Microsoft's open source NLWeb framework for delivering AI-driven agentic web applications shipped with an easy to exploit path traversal vulnerability that revealed the context of sensitive system files and allowed the theft of authentication keys.

Serious path traversal bug found in Microsoft's NLWeb "Agentic Web" tool

Security researcher Aonan Guan discovered the vulnerability after recognising a Python programming language function, os.path.normpath, used for sanitisation of user input, in the NLWeb's open-source code.

Testing confirmed that the function allows users to move out of their intended directory, by using ../ sequences.
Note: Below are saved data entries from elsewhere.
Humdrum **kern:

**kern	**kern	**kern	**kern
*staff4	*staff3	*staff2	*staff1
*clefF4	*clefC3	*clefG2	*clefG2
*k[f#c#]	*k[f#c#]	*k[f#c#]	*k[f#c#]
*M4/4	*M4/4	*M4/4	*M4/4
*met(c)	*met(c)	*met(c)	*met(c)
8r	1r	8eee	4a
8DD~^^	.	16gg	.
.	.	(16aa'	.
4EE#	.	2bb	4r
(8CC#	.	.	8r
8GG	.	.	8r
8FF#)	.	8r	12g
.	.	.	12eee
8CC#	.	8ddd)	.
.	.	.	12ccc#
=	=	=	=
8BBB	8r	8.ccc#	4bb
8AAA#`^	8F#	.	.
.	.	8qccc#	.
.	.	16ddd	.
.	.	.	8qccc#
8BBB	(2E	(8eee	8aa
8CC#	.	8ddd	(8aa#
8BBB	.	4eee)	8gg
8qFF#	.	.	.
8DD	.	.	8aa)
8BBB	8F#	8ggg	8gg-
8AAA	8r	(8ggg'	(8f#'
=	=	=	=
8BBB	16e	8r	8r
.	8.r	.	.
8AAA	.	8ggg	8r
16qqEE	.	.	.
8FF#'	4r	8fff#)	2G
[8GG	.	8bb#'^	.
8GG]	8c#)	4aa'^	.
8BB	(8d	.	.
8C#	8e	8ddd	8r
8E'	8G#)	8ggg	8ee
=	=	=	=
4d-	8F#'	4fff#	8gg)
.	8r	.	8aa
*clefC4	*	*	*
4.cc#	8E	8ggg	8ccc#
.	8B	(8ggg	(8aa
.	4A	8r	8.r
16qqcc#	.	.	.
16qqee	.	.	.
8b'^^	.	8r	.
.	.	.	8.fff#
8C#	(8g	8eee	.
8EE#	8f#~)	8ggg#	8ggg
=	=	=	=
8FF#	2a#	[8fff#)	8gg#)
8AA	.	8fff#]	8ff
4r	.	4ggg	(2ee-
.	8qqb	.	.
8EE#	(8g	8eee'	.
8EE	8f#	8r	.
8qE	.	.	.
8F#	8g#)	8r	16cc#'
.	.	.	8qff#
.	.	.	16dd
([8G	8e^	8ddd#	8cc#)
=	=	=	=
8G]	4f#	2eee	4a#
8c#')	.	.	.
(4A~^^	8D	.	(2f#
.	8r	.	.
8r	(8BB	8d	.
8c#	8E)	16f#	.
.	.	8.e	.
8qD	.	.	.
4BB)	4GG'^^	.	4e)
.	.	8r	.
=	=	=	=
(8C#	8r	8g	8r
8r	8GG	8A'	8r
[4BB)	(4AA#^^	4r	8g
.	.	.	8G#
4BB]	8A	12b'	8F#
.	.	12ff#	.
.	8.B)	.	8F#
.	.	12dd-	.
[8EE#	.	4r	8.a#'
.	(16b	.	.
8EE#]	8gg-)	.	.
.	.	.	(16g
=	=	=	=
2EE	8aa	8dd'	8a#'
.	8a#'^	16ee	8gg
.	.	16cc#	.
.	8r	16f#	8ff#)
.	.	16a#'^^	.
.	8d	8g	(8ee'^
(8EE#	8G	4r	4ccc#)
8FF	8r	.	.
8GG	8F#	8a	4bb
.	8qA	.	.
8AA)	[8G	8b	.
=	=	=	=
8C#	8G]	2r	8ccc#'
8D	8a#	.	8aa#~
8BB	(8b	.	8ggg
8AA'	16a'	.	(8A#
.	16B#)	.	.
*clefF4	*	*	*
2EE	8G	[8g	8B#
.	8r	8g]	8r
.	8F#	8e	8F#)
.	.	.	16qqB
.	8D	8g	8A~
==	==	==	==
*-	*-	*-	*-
Guan set up a test server, sent a command with URL-encoded traversal sequences, and was able to access system files.

The command displayed the contents of the test system's password file, but could be used to access others as well, including application programming interface keys for AI models, and server configuration, Guan said.

A consequence of being able to access the API keys for large language models (LLMs) is that attackers can "steal" an agent's ability to think reason and act.

This, Guan said, has the potential to lead to massive financial loss from API abuse, or the creation of a malicious clone of the agent. 

Path traversal could also force AI agents to read local files, and even maliciously crafted documents, which could poison the system's retrieval augmented generation (RAG), which could create incorrect or biased information.

NLWeb (Natural Language Web) was launched in May this year, with Microsoft describing the software as an open project "that aims to make it simple to create a rich, natural language interface for websites using the model of their choice and their own data".

It is also a model context protocol server, that follows the standard developed by Anthropic for connecting AI assistants to external data sources.

After reporting the flaw to Microsoft on May 28, the company committed a patch to the NLWeb public GitHub repository on June 30.

Guan advised organisations trying out NLWeb to update their deployments immediately, and to implement web application firewall/reverse proxy rules to blog and log any URL requests that contain encoded traversal sequences such as ..%2f.

Users should also avoid exposing the NLWeb application server directly to the public Internet and instead put it behind a hardened reverse proxy with firewall rules to restrict access, Guan said.